Their right to self-government has been stymied by the central government’s limited allocation of funding to Albanian municipalities. They still cannot use their language in most state institutions.
In recent years, Albanians’ sense of alienation has further increased in proportion to VMRO’s attempts to fashion Macedonia as the national state of its Macedonian majority.
Against this backdrop, Albanians have been deeply affected by the revelations in the leaked recordings, which not only prove that the state in which they are forced to live is rotten; but that their DUI representatives are part of the political establishment.

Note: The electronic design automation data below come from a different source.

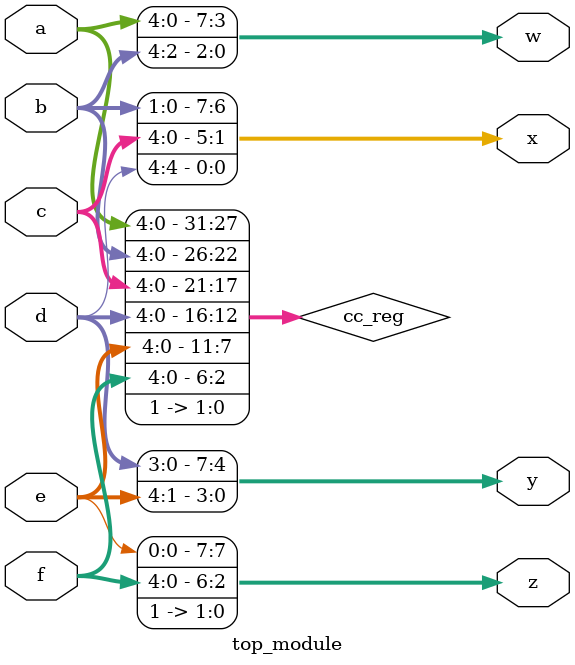
<source format=v>
module top_module (
    input [4:0] a, b, c, d, e, f,
    output [7:0] w, x, y, z );
    wire [31:0] cc_reg;
    assign cc_reg = {a[4:0], b[4:0], c[4:0], d[4:0], e[4:0], f[4:0], 2'b11};
    assign w = cc_reg[31:24];
    assign x = cc_reg[23:16];
    assign y = cc_reg[15:8];
    assign z = cc_reg[7:0];

endmodule

</source>
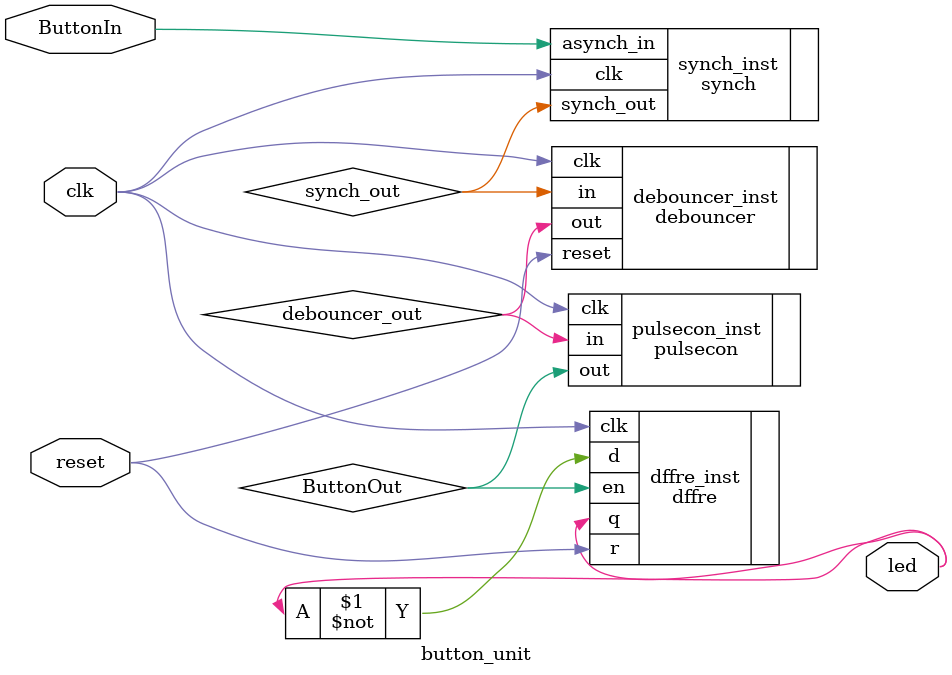
<source format=v>
module button_unit (
    clk,
    reset,
    ButtonIn,
    led
); 
    parameter sim = 0;
    input reset;
    input ButtonIn;
    input clk;
    output led;
    wire ButtonOut;
    wire synch_out;
    wire debouncer_out;


    // 同步器
    synch synch_inst(
        .asynch_in(ButtonIn),
        .clk(clk),
        .synch_out(synch_out)
    );

    // 按键防颤
    debouncer #(.sim(sim))debouncer_inst(
        .clk(clk),
        .reset(reset),
        .in(synch_out),
        .out(debouncer_out)
    );

    //脉宽变换
    pulsecon pulsecon_inst(
        .clk(clk),
        .in(debouncer_out),
        .out(ButtonOut)
    );

    //附加测试电路
    dffre dffre_inst(
        .clk(clk),
        .d(~led),
        .en(ButtonOut),
        .r(reset),
        .q(led)
    );

endmodule
</source>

Instead, the DUI is content to subordinate Albanian interests to VMRO and manipulate Albanians’ grievances to suit its leaders’ primary goal, their own self-enrichment. One of the most shocking aspects of the Kumanovo incident was the party’s apparent willingness to sacrifice old comrades from the 2001 war to sustain the ruling coalition.
As a result, the patience of many Albanians has snapped, leading to street protests, defections from the DUI, the formation of new political parties and demands for new power sharing arrangements, including constitutional parity with Macedonians, a minority veto over municipal budgets and language equality.
How this anger plays out remains to be seen. But in this electoral mandate, any government will come under unprecedented pressure to deliver a new deal for Albanians.
If it fails, then the government will face renewed unrest and the rise of new forces which lay better claim to represent Albanian interests.
Such a development not only threatens the stability of the new coalition. It also threatens the integrity of Macedonia itself.
Roland Gjoni is a Researcher on Ethnic Conflict and Nationalism at University College Dublin.
Timothy Less is the Director of the Nova Europa political risk agency.